Your task: Output the entries exactly. Start at the first line, finish with the line containing "Assessment of vascular function", and omit the pictures.

Supplied material:
........
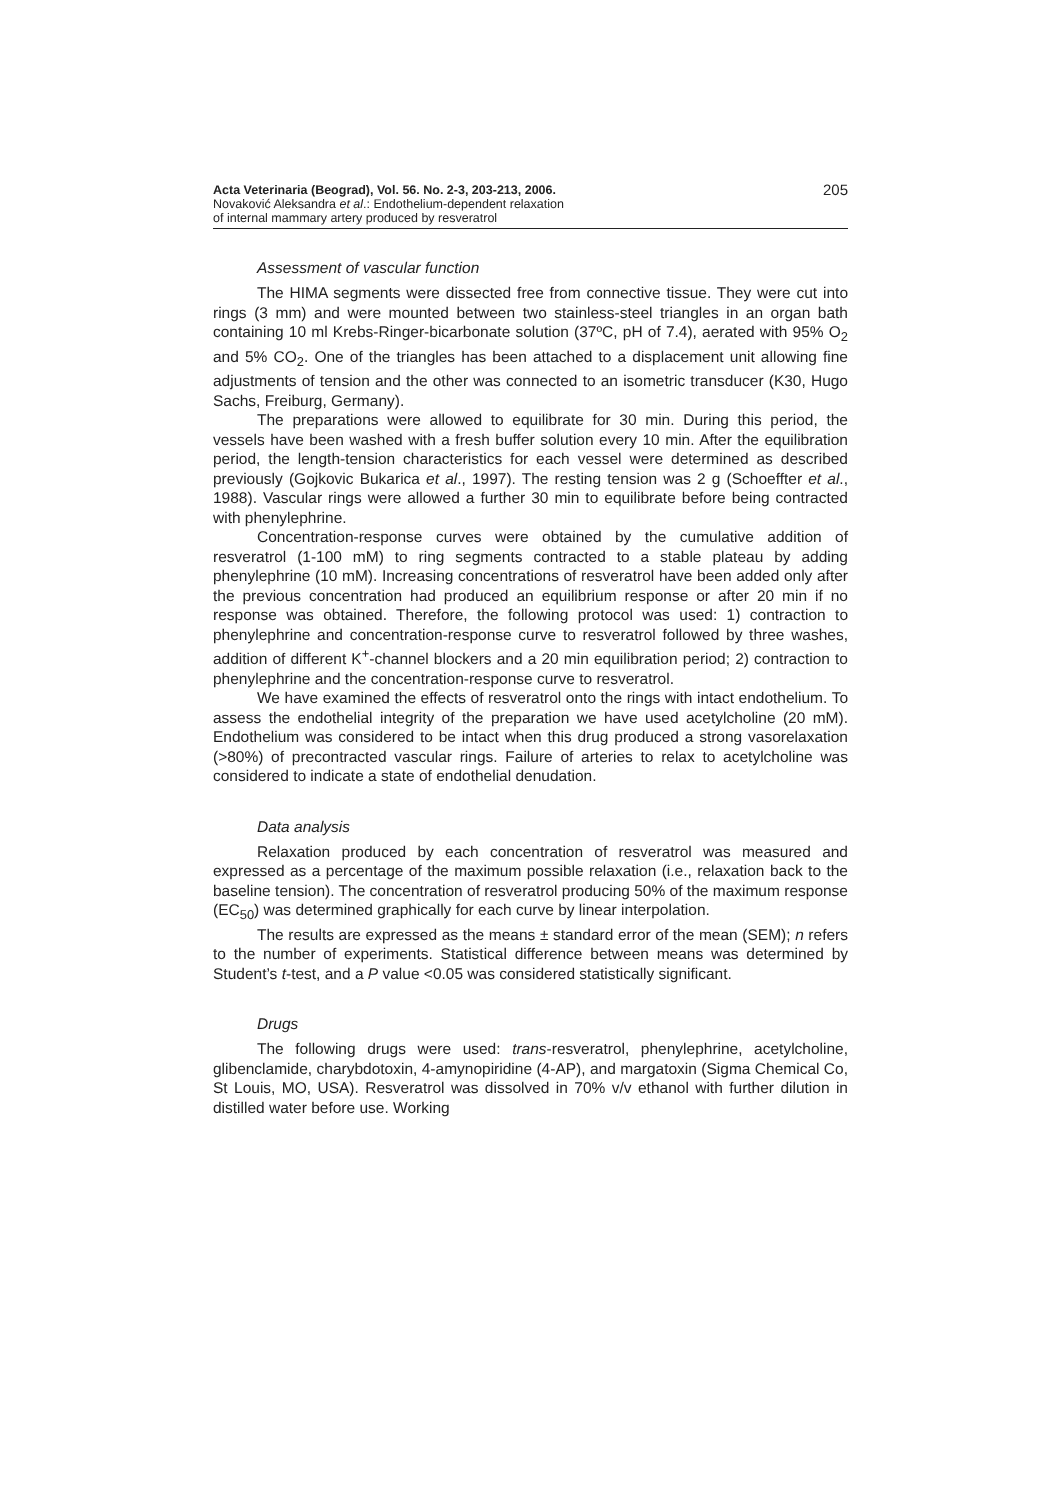Acta Veterinaria (Beograd), Vol. 56. No. 2-3, 203-213, 2006.
Novaković Aleksandra et al.: Endothelium-dependent relaxation
of internal mammary artery produced by resveratrol
205
Assessment of vascular function
The HIMA segments were dissected free from connective tissue. They were cut into rings (3 mm) and were mounted between two stainless-steel triangles in an organ bath containing 10 ml Krebs-Ringer-bicarbonate solution (37ºC, pH of 7.4), aerated with 95% O<sub>2</sub> and 5% CO<sub>2</sub>. One of the triangles has been attached to a displacement unit allowing fine adjustments of tension and the other was connected to an isometric transducer (K30, Hugo Sachs, Freiburg, Germany).
The preparations were allowed to equilibrate for 30 min. During this period, the vessels have been washed with a fresh buffer solution every 10 min. After the equilibration period, the length-tension characteristics for each vessel were determined as described previously (Gojkovic Bukarica et al., 1997). The resting tension was 2 g (Schoeffter et al., 1988). Vascular rings were allowed a further 30 min to equilibrate before being contracted with phenylephrine.
Concentration-response curves were obtained by the cumulative addition of resveratrol (1-100 mM) to ring segments contracted to a stable plateau by adding phenylephrine (10 mM). Increasing concentrations of resveratrol have been added only after the previous concentration had produced an equilibrium response or after 20 min if no response was obtained. Therefore, the following protocol was used: 1) contraction to phenylephrine and concentration-response curve to resveratrol followed by three washes, addition of different K<sup>+</sup>-channel blockers and a 20 min equilibration period; 2) contraction to phenylephrine and the concentration-response curve to resveratrol.
We have examined the effects of resveratrol onto the rings with intact endothelium. To assess the endothelial integrity of the preparation we have used acetylcholine (20 mM). Endothelium was considered to be intact when this drug produced a strong vasorelaxation (>80%) of precontracted vascular rings. Failure of arteries to relax to acetylcholine was considered to indicate a state of endothelial denudation.
Data analysis
Relaxation produced by each concentration of resveratrol was measured and expressed as a percentage of the maximum possible relaxation (i.e., relaxation back to the baseline tension). The concentration of resveratrol producing 50% of the maximum response (EC<sub>50</sub>) was determined graphically for each curve by linear interpolation.
The results are expressed as the means ± standard error of the mean (SEM); n refers to the number of experiments. Statistical difference between means was determined by Student’s t-test, and a P value <0.05 was considered statistically significant.
Drugs
The following drugs were used: trans-resveratrol, phenylephrine, acetylcholine, glibenclamide, charybdotoxin, 4-amynopiridine (4-AP), and margatoxin (Sigma Chemical Co, St Louis, MO, USA). Resveratrol was dissolved in 70% v/v ethanol with further dilution in distilled water before use. Working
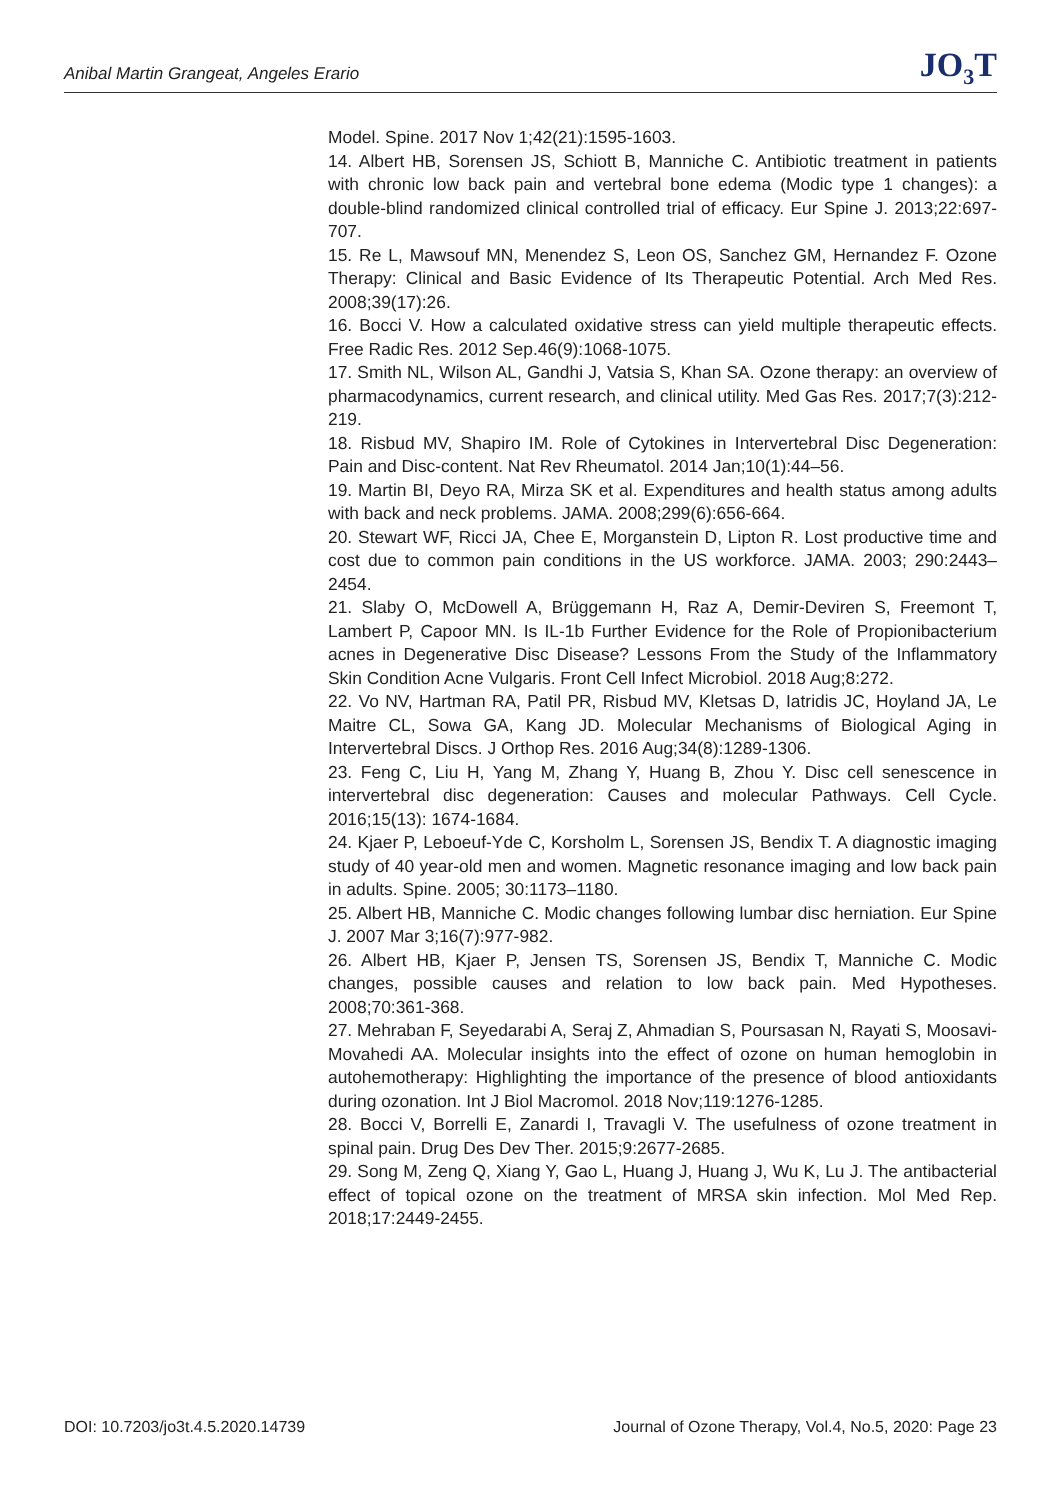Anibal Martin Grangeat, Angeles Erario JO<sub>3</sub>T
Model. Spine. 2017 Nov 1;42(21):1595-1603.
14. Albert HB, Sorensen JS, Schiott B, Manniche C. Antibiotic treatment in patients with chronic low back pain and vertebral bone edema (Modic type 1 changes): a double-blind randomized clinical controlled trial of efficacy. Eur Spine J. 2013;22:697-707.
15. Re L, Mawsouf MN, Menendez S, Leon OS, Sanchez GM, Hernandez F. Ozone Therapy: Clinical and Basic Evidence of Its Therapeutic Potential. Arch Med Res. 2008;39(17):26.
16. Bocci V. How a calculated oxidative stress can yield multiple therapeutic effects. Free Radic Res. 2012 Sep.46(9):1068-1075.
17. Smith NL, Wilson AL, Gandhi J, Vatsia S, Khan SA. Ozone therapy: an overview of pharmacodynamics, current research, and clinical utility. Med Gas Res. 2017;7(3):212-219.
18. Risbud MV, Shapiro IM. Role of Cytokines in Intervertebral Disc Degeneration: Pain and Disc-content. Nat Rev Rheumatol. 2014 Jan;10(1):44–56.
19. Martin BI, Deyo RA, Mirza SK et al. Expenditures and health status among adults with back and neck problems. JAMA. 2008;299(6):656-664.
20. Stewart WF, Ricci JA, Chee E, Morganstein D, Lipton R. Lost productive time and cost due to common pain conditions in the US workforce. JAMA. 2003; 290:2443–2454.
21. Slaby O, McDowell A, Brüggemann H, Raz A, Demir-Deviren S, Freemont T, Lambert P, Capoor MN. Is IL-1b Further Evidence for the Role of Propionibacterium acnes in Degenerative Disc Disease? Lessons From the Study of the Inflammatory Skin Condition Acne Vulgaris. Front Cell Infect Microbiol. 2018 Aug;8:272.
22. Vo NV, Hartman RA, Patil PR, Risbud MV, Kletsas D, Iatridis JC, Hoyland JA, Le Maitre CL, Sowa GA, Kang JD. Molecular Mechanisms of Biological Aging in Intervertebral Discs. J Orthop Res. 2016 Aug;34(8):1289-1306.
23. Feng C, Liu H, Yang M, Zhang Y, Huang B, Zhou Y. Disc cell senescence in intervertebral disc degeneration: Causes and molecular Pathways. Cell Cycle. 2016;15(13): 1674-1684.
24. Kjaer P, Leboeuf-Yde C, Korsholm L, Sorensen JS, Bendix T. A diagnostic imaging study of 40 year-old men and women. Magnetic resonance imaging and low back pain in adults. Spine. 2005; 30:1173–1180.
25. Albert HB, Manniche C. Modic changes following lumbar disc herniation. Eur Spine J. 2007 Mar 3;16(7):977-982.
26. Albert HB, Kjaer P, Jensen TS, Sorensen JS, Bendix T, Manniche C. Modic changes, possible causes and relation to low back pain. Med Hypotheses. 2008;70:361-368.
27. Mehraban F, Seyedarabi A, Seraj Z, Ahmadian S, Poursasan N, Rayati S, Moosavi-Movahedi AA. Molecular insights into the effect of ozone on human hemoglobin in autohemotherapy: Highlighting the importance of the presence of blood antioxidants during ozonation. Int J Biol Macromol. 2018 Nov;119:1276-1285.
28. Bocci V, Borrelli E, Zanardi I, Travagli V. The usefulness of ozone treatment in spinal pain. Drug Des Dev Ther. 2015;9:2677-2685.
29. Song M, Zeng Q, Xiang Y, Gao L, Huang J, Huang J, Wu K, Lu J. The antibacterial effect of topical ozone on the treatment of MRSA skin infection. Mol Med Rep. 2018;17:2449-2455.
DOI: 10.7203/jo3t.4.5.2020.14739 Journal of Ozone Therapy, Vol.4, No.5, 2020: Page 23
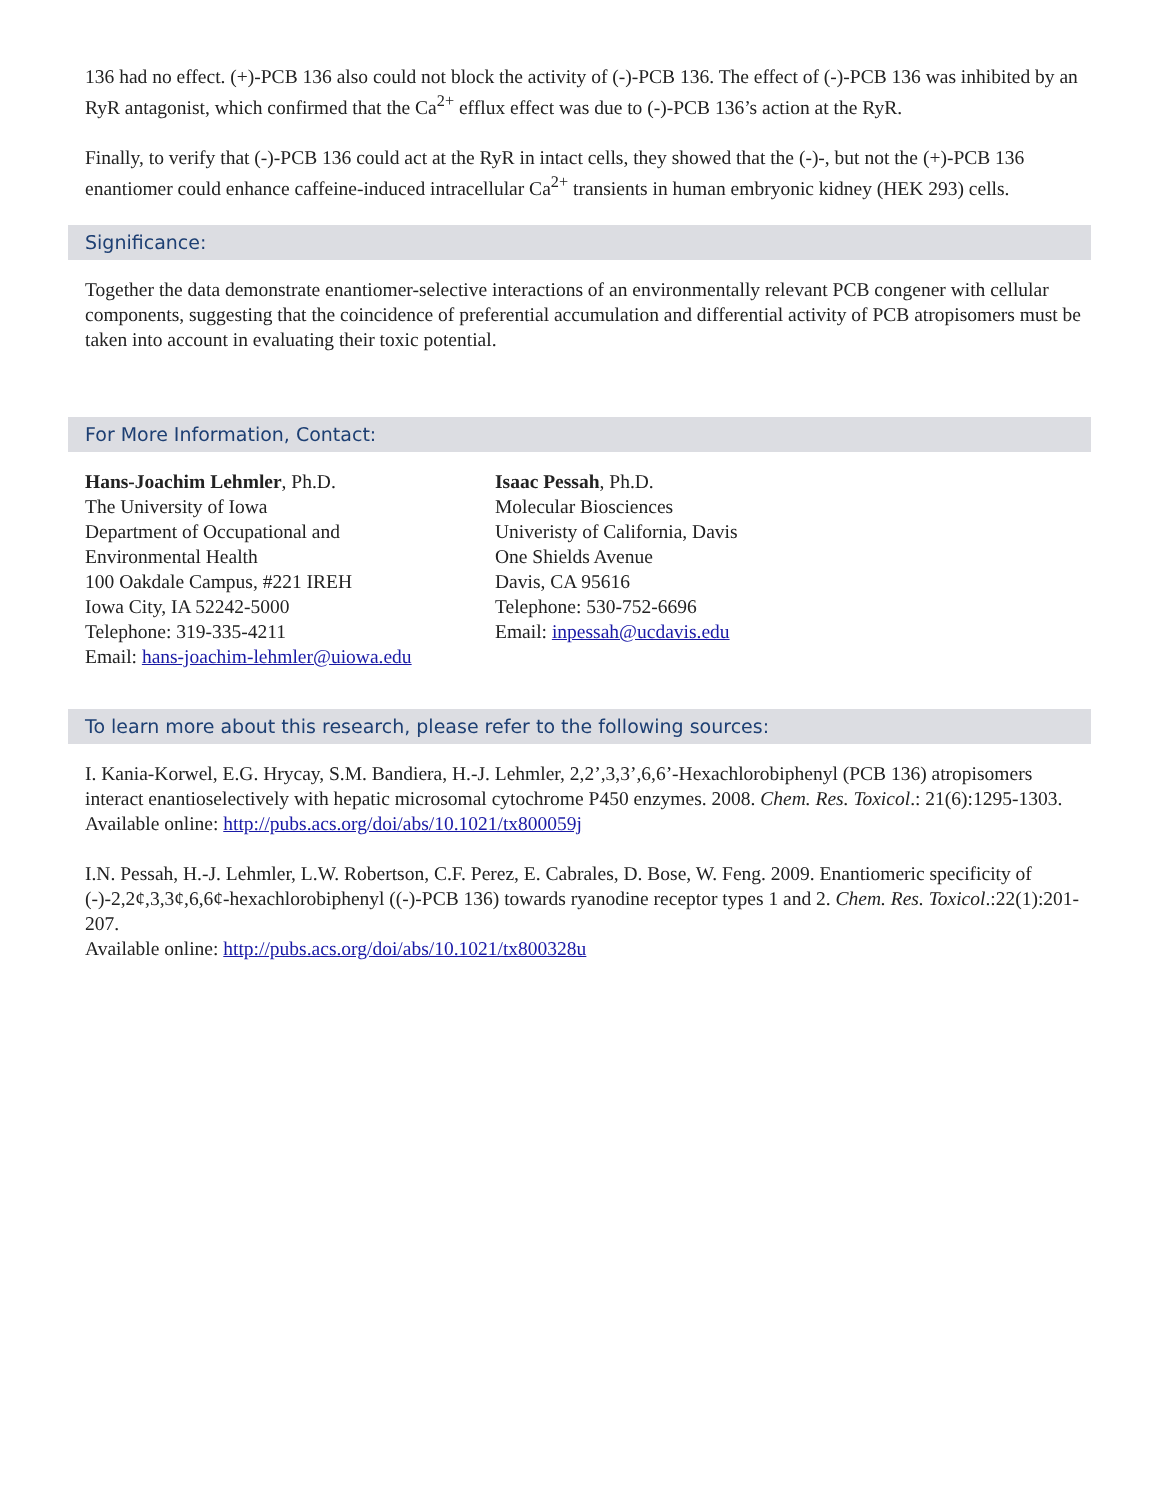136 had no effect. (+)-PCB 136 also could not block the activity of (-)-PCB 136. The effect of (-)-PCB 136 was inhibited by an RyR antagonist, which confirmed that the Ca<sup>2+</sup> efflux effect was due to (-)-PCB 136’s action at the RyR.
Finally, to verify that (-)-PCB 136 could act at the RyR in intact cells, they showed that the (-)-, but not the (+)-PCB 136 enantiomer could enhance caffeine-induced intracellular Ca<sup>2+</sup> transients in human embryonic kidney (HEK 293) cells.
Significance:
Together the data demonstrate enantiomer-selective interactions of an environmentally relevant PCB congener with cellular components, suggesting that the coincidence of preferential accumulation and differential activity of PCB atropisomers must be taken into account in evaluating their toxic potential.
For More Information, Contact:
Hans-Joachim Lehmler, Ph.D.
The University of Iowa
Department of Occupational and
Environmental Health
100 Oakdale Campus, #221 IREH
Iowa City, IA 52242-5000
Telephone: 319-335-4211
Email: hans-joachim-lehmler@uiowa.edu
Isaac Pessah, Ph.D.
Molecular Biosciences
Univeristy of California, Davis
One Shields Avenue
Davis, CA 95616
Telephone: 530-752-6696
Email: inpessah@ucdavis.edu
To learn more about this research, please refer to the following sources:
I. Kania-Korwel, E.G. Hrycay, S.M. Bandiera, H.-J. Lehmler, 2,2’,3,3’,6,6’-Hexachlorobiphenyl (PCB 136) atropisomers interact enantioselectively with hepatic microsomal cytochrome P450 enzymes. 2008. Chem. Res. Toxicol.: 21(6):1295-1303.
Available online: http://pubs.acs.org/doi/abs/10.1021/tx800059j
I.N. Pessah, H.-J. Lehmler, L.W. Robertson, C.F. Perez, E. Cabrales, D. Bose, W. Feng. 2009. Enantiomeric specificity of (-)-2,2¢,3,3¢,6,6¢-hexachlorobiphenyl ((-)-PCB 136) towards ryanodine receptor types 1 and 2. Chem. Res. Toxicol.:22(1):201-207.
Available online: http://pubs.acs.org/doi/abs/10.1021/tx800328u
........
Final answer:
Acta Veterinaria (Beograd), Vol. 56. No. 2-3, 203-213, 2006.
Novaković Aleksandra et al.: Endothelium-dependent relaxation
of internal mammary artery produced by resveratrol
205
Assessment of vascular function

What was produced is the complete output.